* _Work to complete_: Write out the entries word for word, from the very first line through the line containing "his roles in", including both.

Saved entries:
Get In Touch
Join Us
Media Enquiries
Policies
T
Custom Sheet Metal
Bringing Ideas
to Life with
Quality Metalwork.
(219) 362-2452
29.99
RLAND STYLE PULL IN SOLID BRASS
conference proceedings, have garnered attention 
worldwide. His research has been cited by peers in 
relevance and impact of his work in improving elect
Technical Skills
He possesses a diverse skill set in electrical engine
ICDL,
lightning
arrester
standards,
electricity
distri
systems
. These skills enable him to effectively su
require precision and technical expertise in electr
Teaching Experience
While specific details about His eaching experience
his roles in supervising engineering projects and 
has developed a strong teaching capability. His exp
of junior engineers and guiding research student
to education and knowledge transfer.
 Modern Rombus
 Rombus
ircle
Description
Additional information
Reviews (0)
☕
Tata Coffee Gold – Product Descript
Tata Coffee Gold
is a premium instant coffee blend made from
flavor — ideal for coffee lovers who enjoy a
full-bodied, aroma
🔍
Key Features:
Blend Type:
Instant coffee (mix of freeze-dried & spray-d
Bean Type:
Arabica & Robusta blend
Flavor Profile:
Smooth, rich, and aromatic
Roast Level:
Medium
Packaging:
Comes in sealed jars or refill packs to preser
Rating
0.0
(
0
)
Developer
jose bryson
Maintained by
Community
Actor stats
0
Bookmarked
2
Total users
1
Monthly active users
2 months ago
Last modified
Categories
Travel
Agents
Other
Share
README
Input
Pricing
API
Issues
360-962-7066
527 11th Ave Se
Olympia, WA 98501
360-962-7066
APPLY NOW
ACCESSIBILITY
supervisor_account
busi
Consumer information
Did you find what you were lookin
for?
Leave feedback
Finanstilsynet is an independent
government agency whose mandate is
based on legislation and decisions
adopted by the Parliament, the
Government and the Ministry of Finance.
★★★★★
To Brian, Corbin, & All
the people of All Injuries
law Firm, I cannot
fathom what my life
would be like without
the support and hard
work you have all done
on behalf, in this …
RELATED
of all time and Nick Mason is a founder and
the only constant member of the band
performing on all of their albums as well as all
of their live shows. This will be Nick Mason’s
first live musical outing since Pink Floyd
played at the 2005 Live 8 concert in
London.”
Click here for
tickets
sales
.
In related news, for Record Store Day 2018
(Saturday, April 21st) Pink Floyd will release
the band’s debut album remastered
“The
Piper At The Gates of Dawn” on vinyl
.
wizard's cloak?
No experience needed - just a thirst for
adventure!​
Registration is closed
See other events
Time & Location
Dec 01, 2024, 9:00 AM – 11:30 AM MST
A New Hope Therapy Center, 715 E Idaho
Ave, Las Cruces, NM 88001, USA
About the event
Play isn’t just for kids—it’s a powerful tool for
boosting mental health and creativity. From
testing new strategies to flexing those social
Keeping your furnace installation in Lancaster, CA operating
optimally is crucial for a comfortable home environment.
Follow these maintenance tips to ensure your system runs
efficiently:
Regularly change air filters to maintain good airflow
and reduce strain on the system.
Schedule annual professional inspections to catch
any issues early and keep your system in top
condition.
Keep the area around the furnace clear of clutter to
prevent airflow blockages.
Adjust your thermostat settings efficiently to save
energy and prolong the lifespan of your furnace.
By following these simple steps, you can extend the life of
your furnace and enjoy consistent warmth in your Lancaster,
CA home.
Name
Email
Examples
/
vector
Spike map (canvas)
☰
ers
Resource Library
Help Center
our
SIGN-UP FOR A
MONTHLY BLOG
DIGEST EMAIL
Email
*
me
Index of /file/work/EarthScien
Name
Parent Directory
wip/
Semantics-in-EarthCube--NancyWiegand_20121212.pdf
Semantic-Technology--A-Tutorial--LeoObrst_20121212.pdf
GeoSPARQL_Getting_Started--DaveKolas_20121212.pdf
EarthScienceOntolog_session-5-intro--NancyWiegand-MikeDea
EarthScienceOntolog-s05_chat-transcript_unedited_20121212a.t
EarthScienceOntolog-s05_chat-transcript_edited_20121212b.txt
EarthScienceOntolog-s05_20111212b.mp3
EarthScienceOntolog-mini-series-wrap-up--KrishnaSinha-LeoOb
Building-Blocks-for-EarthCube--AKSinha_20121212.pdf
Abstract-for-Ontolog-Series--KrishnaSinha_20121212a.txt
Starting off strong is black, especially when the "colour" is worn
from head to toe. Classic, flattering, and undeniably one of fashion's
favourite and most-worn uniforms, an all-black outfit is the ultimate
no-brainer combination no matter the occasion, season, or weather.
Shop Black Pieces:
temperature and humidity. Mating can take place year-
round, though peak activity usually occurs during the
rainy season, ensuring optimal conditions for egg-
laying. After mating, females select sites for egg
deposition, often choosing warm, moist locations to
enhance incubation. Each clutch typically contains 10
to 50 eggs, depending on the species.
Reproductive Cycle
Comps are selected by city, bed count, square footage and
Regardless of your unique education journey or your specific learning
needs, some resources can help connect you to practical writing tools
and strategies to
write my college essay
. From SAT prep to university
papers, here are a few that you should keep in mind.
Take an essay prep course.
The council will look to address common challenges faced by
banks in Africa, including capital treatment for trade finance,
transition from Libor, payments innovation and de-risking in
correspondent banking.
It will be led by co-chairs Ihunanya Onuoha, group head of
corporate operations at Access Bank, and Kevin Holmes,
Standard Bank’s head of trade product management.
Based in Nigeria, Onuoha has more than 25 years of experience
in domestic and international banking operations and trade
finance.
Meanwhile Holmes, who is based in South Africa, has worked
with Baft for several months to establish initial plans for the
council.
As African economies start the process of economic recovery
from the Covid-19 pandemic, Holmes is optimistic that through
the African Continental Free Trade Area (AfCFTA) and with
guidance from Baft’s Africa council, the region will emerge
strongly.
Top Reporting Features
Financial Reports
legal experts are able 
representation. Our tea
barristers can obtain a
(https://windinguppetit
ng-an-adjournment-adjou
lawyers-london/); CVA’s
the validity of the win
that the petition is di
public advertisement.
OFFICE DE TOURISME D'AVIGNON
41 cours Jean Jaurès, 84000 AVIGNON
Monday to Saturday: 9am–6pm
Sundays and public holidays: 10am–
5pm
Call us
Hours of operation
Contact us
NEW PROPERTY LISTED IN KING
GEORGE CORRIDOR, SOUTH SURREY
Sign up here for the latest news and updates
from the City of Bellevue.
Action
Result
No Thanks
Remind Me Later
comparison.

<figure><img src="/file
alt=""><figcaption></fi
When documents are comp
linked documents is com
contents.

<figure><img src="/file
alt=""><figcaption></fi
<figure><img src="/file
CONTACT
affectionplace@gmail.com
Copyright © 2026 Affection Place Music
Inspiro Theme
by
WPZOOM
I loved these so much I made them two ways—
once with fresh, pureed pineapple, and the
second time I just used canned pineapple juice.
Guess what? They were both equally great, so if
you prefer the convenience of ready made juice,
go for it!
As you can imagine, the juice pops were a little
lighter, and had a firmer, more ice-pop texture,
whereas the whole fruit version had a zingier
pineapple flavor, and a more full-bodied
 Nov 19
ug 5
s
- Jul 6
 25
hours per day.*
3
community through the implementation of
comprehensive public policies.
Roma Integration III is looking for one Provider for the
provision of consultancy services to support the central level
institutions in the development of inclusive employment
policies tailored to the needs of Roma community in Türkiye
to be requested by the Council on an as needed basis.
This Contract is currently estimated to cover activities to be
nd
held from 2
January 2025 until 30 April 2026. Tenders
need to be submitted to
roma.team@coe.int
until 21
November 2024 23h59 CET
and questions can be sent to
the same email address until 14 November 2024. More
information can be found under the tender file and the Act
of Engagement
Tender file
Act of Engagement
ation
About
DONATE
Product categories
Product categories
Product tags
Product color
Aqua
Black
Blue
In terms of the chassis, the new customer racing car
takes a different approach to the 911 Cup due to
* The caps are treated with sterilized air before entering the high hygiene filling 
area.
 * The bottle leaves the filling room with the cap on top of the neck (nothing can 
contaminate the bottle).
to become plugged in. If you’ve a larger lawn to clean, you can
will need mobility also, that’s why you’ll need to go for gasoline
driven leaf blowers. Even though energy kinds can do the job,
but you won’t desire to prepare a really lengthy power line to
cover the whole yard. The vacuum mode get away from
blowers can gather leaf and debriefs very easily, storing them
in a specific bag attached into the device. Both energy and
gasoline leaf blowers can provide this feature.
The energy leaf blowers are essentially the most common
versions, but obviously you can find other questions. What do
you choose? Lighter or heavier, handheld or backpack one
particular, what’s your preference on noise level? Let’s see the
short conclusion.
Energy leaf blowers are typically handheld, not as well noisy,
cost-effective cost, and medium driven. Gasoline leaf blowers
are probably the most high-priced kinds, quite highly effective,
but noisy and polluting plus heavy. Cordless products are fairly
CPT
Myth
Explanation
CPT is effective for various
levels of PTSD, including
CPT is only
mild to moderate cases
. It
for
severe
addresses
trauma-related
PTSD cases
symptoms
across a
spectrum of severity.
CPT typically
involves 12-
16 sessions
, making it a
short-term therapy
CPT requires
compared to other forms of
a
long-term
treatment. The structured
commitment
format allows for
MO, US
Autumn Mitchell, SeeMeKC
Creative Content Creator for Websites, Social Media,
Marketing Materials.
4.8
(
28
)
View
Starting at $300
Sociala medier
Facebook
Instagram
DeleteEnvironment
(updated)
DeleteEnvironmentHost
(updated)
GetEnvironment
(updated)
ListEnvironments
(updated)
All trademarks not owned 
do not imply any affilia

* _Output for this task_:
Get In Touch
Join Us
Media Enquiries
Policies
T
Custom Sheet Metal
Bringing Ideas
to Life with
Quality Metalwork.
(219) 362-2452
29.99
RLAND STYLE PULL IN SOLID BRASS
conference proceedings, have garnered attention 
worldwide. His research has been cited by peers in 
relevance and impact of his work in improving elect
Technical Skills
He possesses a diverse skill set in electrical engine
ICDL,
lightning
arrester
standards,
electricity
distri
systems
. These skills enable him to effectively su
require precision and technical expertise in electr
Teaching Experience
While specific details about His eaching experience
his roles in supervising engineering projects and 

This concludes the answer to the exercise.